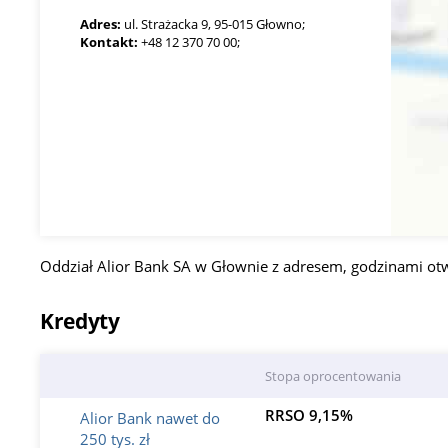
Adres:
ul. Strażacka 9, 95-015 Głowno;
Kontakt:
+48 12 370 70 00;
Oddział Alior Bank SA w Głownie z adresem, godzinami ot
Kredyty
Stopa oprocentowania
RRSO 9,15%
Alior Bank nawet do
250 tys. zł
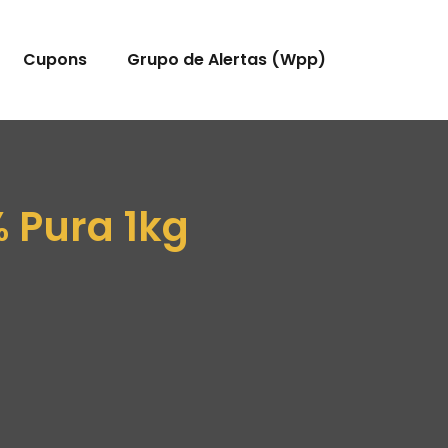
Cupons
Grupo de Alertas (Wpp)
% Pura 1kg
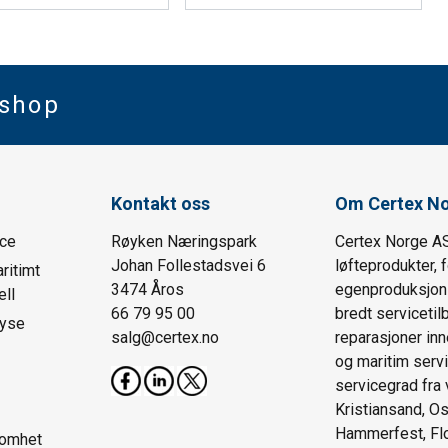
bshop
Kontakt oss
Om Certex N
ice
Røyken Næringspark
Certex Norge AS
Johan Follestadsvei 6
løfteprodukter, 
ritimt
3474 Åros
egenproduksjon o
ll
66 79 95 00
bredt serviceti
lyse
salg@certex.no
reparasjoner inn
og maritim servi
servicegrad fra 
Kristiansand, Os
Hammerfest, Fl
somhet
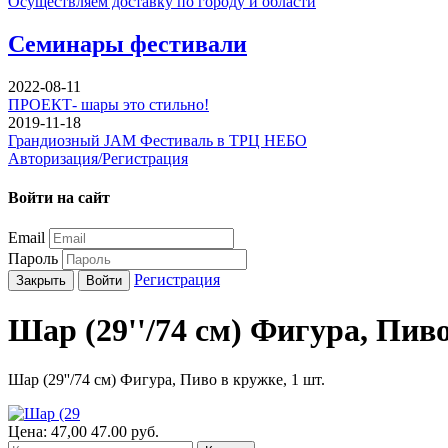
Осуществляем доставку по городу и области
Семинары фестивали
2022-08-11
ПРОЕКТ- шары это стильно!
2019-11-18
Грандиозный JAM Фестиваль в ТРЦ НЕБО
Авторизация/Регистрация
Войти на сайт
Email
Пароль
Регистрация
Закрыть
Войти
Шар (29''/74 см) Фигура, Пиво
Шар (29''/74 см) Фигура, Пиво в кружке, 1 шт.
Цена:
47,00
47.00
руб.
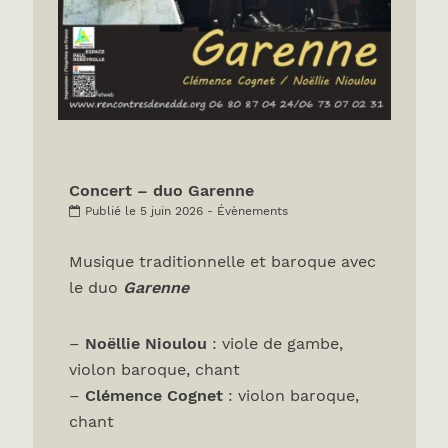
Concert – duo Garenne
Publié le 5 juin 2026 - Évènements
Musique traditionnelle et baroque avec
le duo
Garenne
–
Noëllie Nioulou
: viole de gambe,
violon baroque, chant
–
Clémence Cognet
: violon baroque,
chant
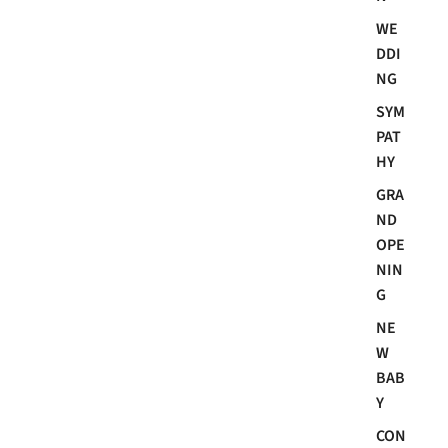
WE
DDI
NG
SYM
PAT
HY
GRA
ND
OPE
NIN
G
NE
W
BAB
Y
CON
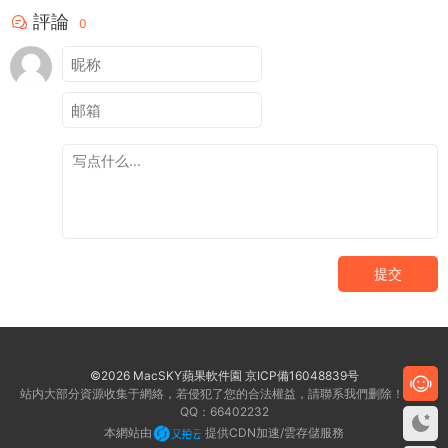
評論
0
提交
©2026 MacSKY蘋果軟件園
京ICP備16048839号
站内大部分資源收集于網絡，若侵犯了您的合法權益，請聯系我們删除！客服
QQ：66402232
本網站由
提供CDN加速/雲存儲服務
□ □ □ □
Identifica todas las líneas de arriba que contienen la palabra "violon" y cópialas.

Respuesta:
violon baroque, chant
: violon baroque,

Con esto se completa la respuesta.